Vivien Devlin sails around the Hebrides aboard the newly built cruise ship Glen Etive

Earlier this year, my partner Ken and I set off from Oban on a ten-night voyage to Islay and the Southern Hebrides. This whisky and wildlife- themed, island-hopping adventure explored the straights, sounds and sea lochs along Argyll's rugged coastline. There are few more romantic, beguiling and bewitching destinations than the Scottish Highlands and Islands, which are rich in ancient history, culture and natural scenic beauty. Listed in 1,000 Places To See Before You Die by Patricia Schultz, the Scottish Hebrides should be on your bucket list - and one of the finest ways to travel around these idyllic islands is on a leisurely Majestic Line cruise.
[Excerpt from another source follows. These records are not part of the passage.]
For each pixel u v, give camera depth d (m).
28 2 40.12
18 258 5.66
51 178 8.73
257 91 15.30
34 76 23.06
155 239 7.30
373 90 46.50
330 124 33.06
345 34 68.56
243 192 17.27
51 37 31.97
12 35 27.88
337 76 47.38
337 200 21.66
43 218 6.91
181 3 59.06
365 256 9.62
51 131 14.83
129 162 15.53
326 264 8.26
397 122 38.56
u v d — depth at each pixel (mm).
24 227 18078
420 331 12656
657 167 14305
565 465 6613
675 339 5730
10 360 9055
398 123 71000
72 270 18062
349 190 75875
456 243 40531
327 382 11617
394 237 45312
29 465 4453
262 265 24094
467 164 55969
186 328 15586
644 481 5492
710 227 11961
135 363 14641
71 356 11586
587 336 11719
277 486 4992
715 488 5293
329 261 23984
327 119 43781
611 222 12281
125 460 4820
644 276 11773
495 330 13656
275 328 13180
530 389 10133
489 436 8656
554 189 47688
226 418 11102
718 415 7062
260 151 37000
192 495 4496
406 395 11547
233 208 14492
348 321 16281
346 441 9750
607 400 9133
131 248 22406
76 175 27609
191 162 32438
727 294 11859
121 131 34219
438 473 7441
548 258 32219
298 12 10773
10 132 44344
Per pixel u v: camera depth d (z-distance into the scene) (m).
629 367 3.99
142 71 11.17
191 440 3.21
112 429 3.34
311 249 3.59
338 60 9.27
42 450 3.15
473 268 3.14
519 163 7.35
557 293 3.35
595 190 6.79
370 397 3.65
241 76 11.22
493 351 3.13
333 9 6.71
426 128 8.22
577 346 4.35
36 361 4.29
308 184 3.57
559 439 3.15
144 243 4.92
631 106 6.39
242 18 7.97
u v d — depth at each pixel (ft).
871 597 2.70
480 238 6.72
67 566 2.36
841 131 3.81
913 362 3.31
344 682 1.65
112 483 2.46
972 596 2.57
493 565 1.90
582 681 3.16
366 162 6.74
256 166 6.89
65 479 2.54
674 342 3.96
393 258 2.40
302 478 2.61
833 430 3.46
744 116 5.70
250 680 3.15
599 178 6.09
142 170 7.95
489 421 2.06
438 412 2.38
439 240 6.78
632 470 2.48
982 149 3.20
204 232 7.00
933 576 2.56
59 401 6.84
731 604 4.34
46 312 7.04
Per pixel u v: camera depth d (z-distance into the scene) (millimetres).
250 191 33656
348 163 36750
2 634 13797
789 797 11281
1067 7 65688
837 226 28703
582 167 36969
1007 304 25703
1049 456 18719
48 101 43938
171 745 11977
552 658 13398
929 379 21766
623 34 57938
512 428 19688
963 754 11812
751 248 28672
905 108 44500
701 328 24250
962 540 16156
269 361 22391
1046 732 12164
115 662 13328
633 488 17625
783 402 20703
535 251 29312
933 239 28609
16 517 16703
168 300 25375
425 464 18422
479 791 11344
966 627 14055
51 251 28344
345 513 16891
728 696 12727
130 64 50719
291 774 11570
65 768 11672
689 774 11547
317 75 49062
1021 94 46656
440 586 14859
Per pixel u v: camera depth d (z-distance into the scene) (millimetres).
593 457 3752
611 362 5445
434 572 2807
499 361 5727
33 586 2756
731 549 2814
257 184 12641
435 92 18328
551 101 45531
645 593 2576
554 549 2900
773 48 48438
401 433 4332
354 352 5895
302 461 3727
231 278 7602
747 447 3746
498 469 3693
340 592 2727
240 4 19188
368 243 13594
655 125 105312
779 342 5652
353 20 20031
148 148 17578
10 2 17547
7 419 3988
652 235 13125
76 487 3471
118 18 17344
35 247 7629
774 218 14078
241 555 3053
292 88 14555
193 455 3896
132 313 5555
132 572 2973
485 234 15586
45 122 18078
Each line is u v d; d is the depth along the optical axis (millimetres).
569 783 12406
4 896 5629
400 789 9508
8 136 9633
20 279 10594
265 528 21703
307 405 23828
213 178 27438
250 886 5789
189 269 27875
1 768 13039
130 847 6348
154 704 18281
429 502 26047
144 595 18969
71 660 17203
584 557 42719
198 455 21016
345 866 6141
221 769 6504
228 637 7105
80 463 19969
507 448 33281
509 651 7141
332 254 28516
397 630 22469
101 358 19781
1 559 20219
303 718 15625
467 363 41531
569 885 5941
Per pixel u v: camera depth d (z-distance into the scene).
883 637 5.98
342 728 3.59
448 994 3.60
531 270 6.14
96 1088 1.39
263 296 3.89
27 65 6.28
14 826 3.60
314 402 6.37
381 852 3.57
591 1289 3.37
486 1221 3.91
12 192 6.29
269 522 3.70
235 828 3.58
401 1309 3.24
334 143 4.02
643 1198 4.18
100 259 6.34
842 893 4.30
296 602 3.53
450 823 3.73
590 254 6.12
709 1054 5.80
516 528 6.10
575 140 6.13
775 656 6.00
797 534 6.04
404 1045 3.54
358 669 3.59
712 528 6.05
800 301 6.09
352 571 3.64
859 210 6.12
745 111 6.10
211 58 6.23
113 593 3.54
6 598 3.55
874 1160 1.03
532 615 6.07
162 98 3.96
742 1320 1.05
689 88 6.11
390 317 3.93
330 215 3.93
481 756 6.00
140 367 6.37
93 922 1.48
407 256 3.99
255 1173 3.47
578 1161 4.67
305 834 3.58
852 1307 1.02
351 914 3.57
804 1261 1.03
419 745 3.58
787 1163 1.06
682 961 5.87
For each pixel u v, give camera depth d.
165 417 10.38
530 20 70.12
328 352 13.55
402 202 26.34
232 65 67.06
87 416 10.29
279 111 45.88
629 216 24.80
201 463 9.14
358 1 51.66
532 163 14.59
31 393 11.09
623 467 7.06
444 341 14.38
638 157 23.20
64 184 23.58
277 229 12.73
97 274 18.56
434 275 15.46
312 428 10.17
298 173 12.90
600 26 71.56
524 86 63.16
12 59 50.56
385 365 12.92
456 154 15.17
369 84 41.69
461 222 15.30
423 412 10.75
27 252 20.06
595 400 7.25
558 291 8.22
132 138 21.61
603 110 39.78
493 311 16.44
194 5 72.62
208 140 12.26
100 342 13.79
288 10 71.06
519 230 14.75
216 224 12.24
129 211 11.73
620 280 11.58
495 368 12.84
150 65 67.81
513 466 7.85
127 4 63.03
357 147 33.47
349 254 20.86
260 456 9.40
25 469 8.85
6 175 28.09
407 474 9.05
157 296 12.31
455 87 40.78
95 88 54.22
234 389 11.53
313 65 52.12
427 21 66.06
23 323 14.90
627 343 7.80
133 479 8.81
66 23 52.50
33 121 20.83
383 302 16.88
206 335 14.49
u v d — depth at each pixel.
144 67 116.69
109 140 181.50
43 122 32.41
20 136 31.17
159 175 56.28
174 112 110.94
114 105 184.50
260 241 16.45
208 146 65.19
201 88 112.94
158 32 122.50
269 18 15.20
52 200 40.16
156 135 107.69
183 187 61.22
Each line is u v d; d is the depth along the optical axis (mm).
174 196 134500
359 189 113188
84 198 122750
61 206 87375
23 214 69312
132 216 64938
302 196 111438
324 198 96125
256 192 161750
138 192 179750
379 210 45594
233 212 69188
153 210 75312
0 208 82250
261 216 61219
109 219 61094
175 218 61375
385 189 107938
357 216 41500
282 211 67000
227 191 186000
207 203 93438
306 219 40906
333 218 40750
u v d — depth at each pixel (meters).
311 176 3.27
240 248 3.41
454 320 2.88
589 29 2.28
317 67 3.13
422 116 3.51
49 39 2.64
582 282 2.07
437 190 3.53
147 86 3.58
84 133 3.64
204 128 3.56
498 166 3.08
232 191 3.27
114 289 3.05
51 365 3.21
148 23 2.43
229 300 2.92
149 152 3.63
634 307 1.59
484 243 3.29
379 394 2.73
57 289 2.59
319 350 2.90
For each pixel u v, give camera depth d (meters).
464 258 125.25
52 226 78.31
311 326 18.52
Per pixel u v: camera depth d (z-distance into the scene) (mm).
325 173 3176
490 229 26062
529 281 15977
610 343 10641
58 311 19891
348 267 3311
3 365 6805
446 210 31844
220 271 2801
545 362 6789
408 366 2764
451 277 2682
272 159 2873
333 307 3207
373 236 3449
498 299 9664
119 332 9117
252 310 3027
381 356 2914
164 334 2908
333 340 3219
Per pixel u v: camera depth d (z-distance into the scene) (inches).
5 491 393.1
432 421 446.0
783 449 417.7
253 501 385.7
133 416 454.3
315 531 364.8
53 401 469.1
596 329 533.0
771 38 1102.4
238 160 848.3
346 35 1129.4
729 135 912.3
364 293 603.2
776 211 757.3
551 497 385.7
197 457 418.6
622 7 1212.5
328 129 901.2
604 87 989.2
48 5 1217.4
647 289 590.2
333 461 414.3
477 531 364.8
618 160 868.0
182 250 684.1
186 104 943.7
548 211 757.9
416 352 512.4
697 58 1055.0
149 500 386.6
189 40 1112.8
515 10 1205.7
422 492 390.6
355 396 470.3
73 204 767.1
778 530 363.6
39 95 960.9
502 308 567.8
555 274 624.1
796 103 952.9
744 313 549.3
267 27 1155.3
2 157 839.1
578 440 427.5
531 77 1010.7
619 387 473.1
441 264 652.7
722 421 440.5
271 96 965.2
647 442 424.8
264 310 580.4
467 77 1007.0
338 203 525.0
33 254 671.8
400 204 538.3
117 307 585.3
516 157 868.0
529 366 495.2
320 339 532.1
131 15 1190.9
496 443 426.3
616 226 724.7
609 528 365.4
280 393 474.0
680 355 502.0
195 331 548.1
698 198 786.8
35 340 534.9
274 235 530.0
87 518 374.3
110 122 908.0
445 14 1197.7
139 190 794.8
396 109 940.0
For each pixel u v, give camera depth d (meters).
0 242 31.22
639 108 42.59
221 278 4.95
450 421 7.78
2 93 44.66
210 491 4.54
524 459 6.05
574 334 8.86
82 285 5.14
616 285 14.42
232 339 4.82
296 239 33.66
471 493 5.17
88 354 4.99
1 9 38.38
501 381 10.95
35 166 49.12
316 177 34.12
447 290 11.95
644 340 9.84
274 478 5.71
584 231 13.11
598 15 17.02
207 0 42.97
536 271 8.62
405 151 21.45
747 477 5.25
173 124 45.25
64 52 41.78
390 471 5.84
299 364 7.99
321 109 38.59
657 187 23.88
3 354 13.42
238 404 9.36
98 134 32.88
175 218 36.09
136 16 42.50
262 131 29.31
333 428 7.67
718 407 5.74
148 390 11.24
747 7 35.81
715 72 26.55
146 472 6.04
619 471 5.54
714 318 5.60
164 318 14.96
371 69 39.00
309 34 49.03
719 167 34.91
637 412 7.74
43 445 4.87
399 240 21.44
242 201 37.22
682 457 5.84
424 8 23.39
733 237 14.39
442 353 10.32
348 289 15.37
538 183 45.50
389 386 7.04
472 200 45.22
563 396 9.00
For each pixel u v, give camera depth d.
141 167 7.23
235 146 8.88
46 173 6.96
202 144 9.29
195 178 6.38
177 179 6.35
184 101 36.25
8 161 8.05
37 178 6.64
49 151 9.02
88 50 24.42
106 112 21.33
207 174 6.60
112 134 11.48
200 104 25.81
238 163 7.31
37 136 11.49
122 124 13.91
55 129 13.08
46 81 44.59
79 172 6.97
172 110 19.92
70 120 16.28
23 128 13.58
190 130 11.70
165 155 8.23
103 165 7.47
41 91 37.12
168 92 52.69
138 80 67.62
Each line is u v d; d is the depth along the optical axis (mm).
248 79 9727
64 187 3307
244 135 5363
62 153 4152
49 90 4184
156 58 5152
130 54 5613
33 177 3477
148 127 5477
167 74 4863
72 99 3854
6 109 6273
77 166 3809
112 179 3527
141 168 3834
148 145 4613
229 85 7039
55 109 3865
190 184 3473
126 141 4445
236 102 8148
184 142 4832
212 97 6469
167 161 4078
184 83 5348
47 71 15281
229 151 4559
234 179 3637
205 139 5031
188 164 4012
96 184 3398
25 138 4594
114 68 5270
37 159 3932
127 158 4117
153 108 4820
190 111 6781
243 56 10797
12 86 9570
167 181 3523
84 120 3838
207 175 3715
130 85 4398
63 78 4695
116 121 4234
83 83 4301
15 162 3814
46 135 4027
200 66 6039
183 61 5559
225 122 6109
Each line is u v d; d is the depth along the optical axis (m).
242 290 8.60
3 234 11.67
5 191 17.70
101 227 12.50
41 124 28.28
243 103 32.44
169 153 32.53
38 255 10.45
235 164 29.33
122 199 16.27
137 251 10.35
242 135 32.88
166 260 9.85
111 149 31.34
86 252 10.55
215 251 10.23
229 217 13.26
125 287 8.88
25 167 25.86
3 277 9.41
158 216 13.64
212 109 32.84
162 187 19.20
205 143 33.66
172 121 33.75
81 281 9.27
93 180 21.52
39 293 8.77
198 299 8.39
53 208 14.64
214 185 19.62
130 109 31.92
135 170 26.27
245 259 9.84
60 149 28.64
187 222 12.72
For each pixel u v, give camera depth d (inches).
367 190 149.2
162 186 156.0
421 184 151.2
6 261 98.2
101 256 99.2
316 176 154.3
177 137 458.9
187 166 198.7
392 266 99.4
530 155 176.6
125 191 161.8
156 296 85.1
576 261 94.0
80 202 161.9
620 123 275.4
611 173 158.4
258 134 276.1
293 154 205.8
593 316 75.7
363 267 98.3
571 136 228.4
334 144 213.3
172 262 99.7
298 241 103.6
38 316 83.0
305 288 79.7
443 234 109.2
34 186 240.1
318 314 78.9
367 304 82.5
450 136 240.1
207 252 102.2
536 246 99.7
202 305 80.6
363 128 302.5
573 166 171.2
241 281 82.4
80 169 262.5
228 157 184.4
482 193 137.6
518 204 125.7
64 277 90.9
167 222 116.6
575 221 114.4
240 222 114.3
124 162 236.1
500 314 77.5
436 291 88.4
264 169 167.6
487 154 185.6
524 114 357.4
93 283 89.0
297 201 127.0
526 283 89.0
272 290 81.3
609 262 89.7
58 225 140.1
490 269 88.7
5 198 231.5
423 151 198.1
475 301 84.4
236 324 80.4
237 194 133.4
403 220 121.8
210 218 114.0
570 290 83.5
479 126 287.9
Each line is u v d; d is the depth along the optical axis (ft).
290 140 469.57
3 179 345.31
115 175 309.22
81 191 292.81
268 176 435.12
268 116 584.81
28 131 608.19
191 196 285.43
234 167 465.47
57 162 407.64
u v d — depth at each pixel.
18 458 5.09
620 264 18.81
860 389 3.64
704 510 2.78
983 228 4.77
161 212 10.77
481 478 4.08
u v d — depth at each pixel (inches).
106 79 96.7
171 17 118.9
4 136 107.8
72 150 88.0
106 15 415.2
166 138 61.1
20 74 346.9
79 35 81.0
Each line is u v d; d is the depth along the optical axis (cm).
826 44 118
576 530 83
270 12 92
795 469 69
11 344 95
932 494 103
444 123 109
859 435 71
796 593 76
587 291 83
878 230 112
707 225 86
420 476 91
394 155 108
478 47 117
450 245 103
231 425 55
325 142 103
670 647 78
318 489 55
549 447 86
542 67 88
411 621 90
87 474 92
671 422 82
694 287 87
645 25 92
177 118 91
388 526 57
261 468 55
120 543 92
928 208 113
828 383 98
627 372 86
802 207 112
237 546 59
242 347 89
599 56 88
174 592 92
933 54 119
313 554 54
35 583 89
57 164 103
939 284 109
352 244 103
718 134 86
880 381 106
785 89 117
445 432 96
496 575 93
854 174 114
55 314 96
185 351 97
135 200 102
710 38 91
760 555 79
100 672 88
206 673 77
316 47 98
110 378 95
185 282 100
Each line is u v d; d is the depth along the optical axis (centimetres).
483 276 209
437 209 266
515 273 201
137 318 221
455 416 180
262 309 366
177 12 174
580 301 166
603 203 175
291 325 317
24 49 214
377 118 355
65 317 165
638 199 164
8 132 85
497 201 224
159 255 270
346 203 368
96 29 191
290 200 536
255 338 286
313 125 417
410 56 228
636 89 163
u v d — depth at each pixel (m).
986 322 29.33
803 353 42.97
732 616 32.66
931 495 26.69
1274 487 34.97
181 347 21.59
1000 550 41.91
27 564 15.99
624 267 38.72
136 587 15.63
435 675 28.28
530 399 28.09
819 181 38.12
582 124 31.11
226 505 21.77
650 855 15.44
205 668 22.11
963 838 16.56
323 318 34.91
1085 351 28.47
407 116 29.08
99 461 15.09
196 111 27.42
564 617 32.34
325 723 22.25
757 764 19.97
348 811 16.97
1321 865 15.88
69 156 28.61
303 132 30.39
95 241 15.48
The story of The Majestic Line is a tale of entrepreneurial vision and passionate endeavour by Andy Thoms, a retired architect, and his University friend Ken Grant. Inspired by their love of sailing around the West Coast of Scotland and the Mediterranean, they had the ingenious plan to transform a traditional wooden-hulled, Irish fishing vessel into a miniature cruise ship for just a dozen passengers. The Glen Massan was launched in 2005, followed by a second boat named Glen Tarsan - both exhibiting the company's, now iconic, gold funnels. The ‘majestic' aspect of the company's name comes from a comic story by Neil Munro about Para Handy and the crewaboard a puffer cargo boat, the Vital Spark. Based on a gentleman's motor launch, the gleaming new, purpose-built Glen Etive joined the fleet this season under the command of Captain David Wheeler and crew: his wife Michell; the bosun, Steve; and Mike, who is both the engineer and chef. Like a floating country inn, the ship's six en suite double cabins are warm and comfortable, with tartan rugs, soft duvets and efficient showers. To ensure guests may sleep peacefully, overnight anchorages are in hideaway bays. The spacious lounge bar has a library of novels, travel books and well-perused Ordnance Survey maps; the dining saloon is surrounded by large picture windows that offer splendid views and a breath of fresh air can be enjoyed on the aft and upper decks.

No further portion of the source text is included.